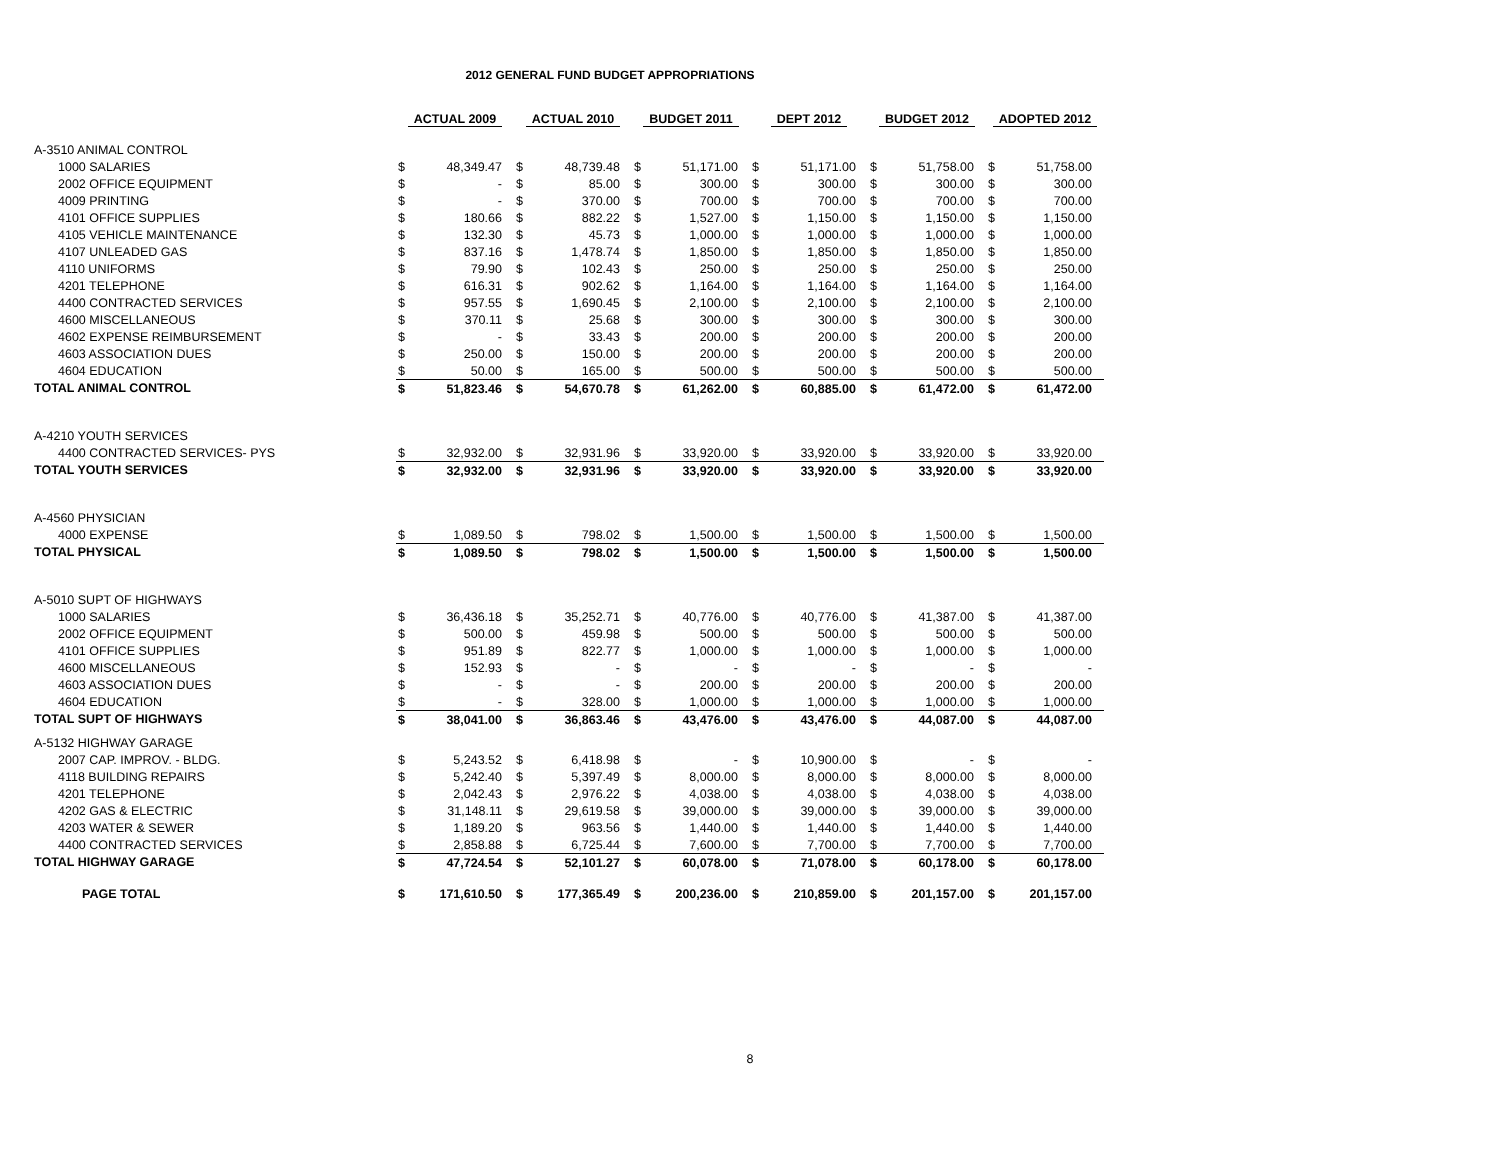2012 GENERAL FUND BUDGET APPROPRIATIONS
| | ACTUAL 2009 | | ACTUAL 2010 | | BUDGET 2011 | | DEPT 2012 | | BUDGET 2012 | | ADOPTED 2012 | |
| --- | --- | --- | --- | --- | --- | --- | --- | --- | --- | --- | --- | --- |
| A-3510 ANIMAL CONTROL | | | | | | | | | | | | |
| 1000 SALARIES | $ | 48,349.47 | $ | 48,739.48 | $ | 51,171.00 | $ | 51,171.00 | $ | 51,758.00 | $ | 51,758.00 |
| 2002 OFFICE EQUIPMENT | $ | - | $ | 85.00 | $ | 300.00 | $ | 300.00 | $ | 300.00 | $ | 300.00 |
| 4009 PRINTING | $ | - | $ | 370.00 | $ | 700.00 | $ | 700.00 | $ | 700.00 | $ | 700.00 |
| 4101 OFFICE SUPPLIES | $ | 180.66 | $ | 882.22 | $ | 1,527.00 | $ | 1,150.00 | $ | 1,150.00 | $ | 1,150.00 |
| 4105 VEHICLE MAINTENANCE | $ | 132.30 | $ | 45.73 | $ | 1,000.00 | $ | 1,000.00 | $ | 1,000.00 | $ | 1,000.00 |
| 4107 UNLEADED GAS | $ | 837.16 | $ | 1,478.74 | $ | 1,850.00 | $ | 1,850.00 | $ | 1,850.00 | $ | 1,850.00 |
| 4110 UNIFORMS | $ | 79.90 | $ | 102.43 | $ | 250.00 | $ | 250.00 | $ | 250.00 | $ | 250.00 |
| 4201 TELEPHONE | $ | 616.31 | $ | 902.62 | $ | 1,164.00 | $ | 1,164.00 | $ | 1,164.00 | $ | 1,164.00 |
| 4400 CONTRACTED SERVICES | $ | 957.55 | $ | 1,690.45 | $ | 2,100.00 | $ | 2,100.00 | $ | 2,100.00 | $ | 2,100.00 |
| 4600 MISCELLANEOUS | $ | 370.11 | $ | 25.68 | $ | 300.00 | $ | 300.00 | $ | 300.00 | $ | 300.00 |
| 4602 EXPENSE REIMBURSEMENT | $ | - | $ | 33.43 | $ | 200.00 | $ | 200.00 | $ | 200.00 | $ | 200.00 |
| 4603 ASSOCIATION DUES | $ | 250.00 | $ | 150.00 | $ | 200.00 | $ | 200.00 | $ | 200.00 | $ | 200.00 |
| 4604 EDUCATION | $ | 50.00 | $ | 165.00 | $ | 500.00 | $ | 500.00 | $ | 500.00 | $ | 500.00 |
| TOTAL ANIMAL CONTROL | $ | 51,823.46 | $ | 54,670.78 | $ | 61,262.00 | $ | 60,885.00 | $ | 61,472.00 | $ | 61,472.00 |
| A-4210 YOUTH SERVICES | | | | | | | | | | | | |
| 4400 CONTRACTED SERVICES- PYS | $ | 32,932.00 | $ | 32,931.96 | $ | 33,920.00 | $ | 33,920.00 | $ | 33,920.00 | $ | 33,920.00 |
| TOTAL YOUTH SERVICES | $ | 32,932.00 | $ | 32,931.96 | $ | 33,920.00 | $ | 33,920.00 | $ | 33,920.00 | $ | 33,920.00 |
| A-4560 PHYSICIAN | | | | | | | | | | | | |
| 4000 EXPENSE | $ | 1,089.50 | $ | 798.02 | $ | 1,500.00 | $ | 1,500.00 | $ | 1,500.00 | $ | 1,500.00 |
| TOTAL PHYSICAL | $ | 1,089.50 | $ | 798.02 | $ | 1,500.00 | $ | 1,500.00 | $ | 1,500.00 | $ | 1,500.00 |
| A-5010 SUPT OF HIGHWAYS | | | | | | | | | | | | |
| 1000 SALARIES | $ | 36,436.18 | $ | 35,252.71 | $ | 40,776.00 | $ | 40,776.00 | $ | 41,387.00 | $ | 41,387.00 |
| 2002 OFFICE EQUIPMENT | $ | 500.00 | $ | 459.98 | $ | 500.00 | $ | 500.00 | $ | 500.00 | $ | 500.00 |
| 4101 OFFICE SUPPLIES | $ | 951.89 | $ | 822.77 | $ | 1,000.00 | $ | 1,000.00 | $ | 1,000.00 | $ | 1,000.00 |
| 4600 MISCELLANEOUS | $ | 152.93 | $ | - | $ | - | $ | - | $ | - | $ | - |
| 4603 ASSOCIATION DUES | $ | - | $ | - | $ | 200.00 | $ | 200.00 | $ | 200.00 | $ | 200.00 |
| 4604 EDUCATION | $ | - | $ | 328.00 | $ | 1,000.00 | $ | 1,000.00 | $ | 1,000.00 | $ | 1,000.00 |
| TOTAL SUPT OF HIGHWAYS | $ | 38,041.00 | $ | 36,863.46 | $ | 43,476.00 | $ | 43,476.00 | $ | 44,087.00 | $ | 44,087.00 |
| A-5132 HIGHWAY GARAGE | | | | | | | | | | | | |
| 2007 CAP. IMPROV. - BLDG. | $ | 5,243.52 | $ | 6,418.98 | $ | - | $ | 10,900.00 | $ | - | $ | - |
| 4118 BUILDING REPAIRS | $ | 5,242.40 | $ | 5,397.49 | $ | 8,000.00 | $ | 8,000.00 | $ | 8,000.00 | $ | 8,000.00 |
| 4201 TELEPHONE | $ | 2,042.43 | $ | 2,976.22 | $ | 4,038.00 | $ | 4,038.00 | $ | 4,038.00 | $ | 4,038.00 |
| 4202 GAS & ELECTRIC | $ | 31,148.11 | $ | 29,619.58 | $ | 39,000.00 | $ | 39,000.00 | $ | 39,000.00 | $ | 39,000.00 |
| 4203 WATER & SEWER | $ | 1,189.20 | $ | 963.56 | $ | 1,440.00 | $ | 1,440.00 | $ | 1,440.00 | $ | 1,440.00 |
| 4400 CONTRACTED SERVICES | $ | 2,858.88 | $ | 6,725.44 | $ | 7,600.00 | $ | 7,700.00 | $ | 7,700.00 | $ | 7,700.00 |
| TOTAL HIGHWAY GARAGE | $ | 47,724.54 | $ | 52,101.27 | $ | 60,078.00 | $ | 71,078.00 | $ | 60,178.00 | $ | 60,178.00 |
| PAGE TOTAL | $ | 171,610.50 | $ | 177,365.49 | $ | 200,236.00 | $ | 210,859.00 | $ | 201,157.00 | $ | 201,157.00 |
8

--------------------

Task objective: Copy every line in the data above that has the string "EQUIPMENT" in it.

Response below:
| 2002 OFFICE EQUIPMENT | $ | - | $ | 85.00 | $ | 300.00 | $ | 300.00 | $ | 300.00 | $ | 300.00 |
| 2002 OFFICE EQUIPMENT | $ | 500.00 | $ | 459.98 | $ | 500.00 | $ | 500.00 | $ | 500.00 | $ | 500.00 |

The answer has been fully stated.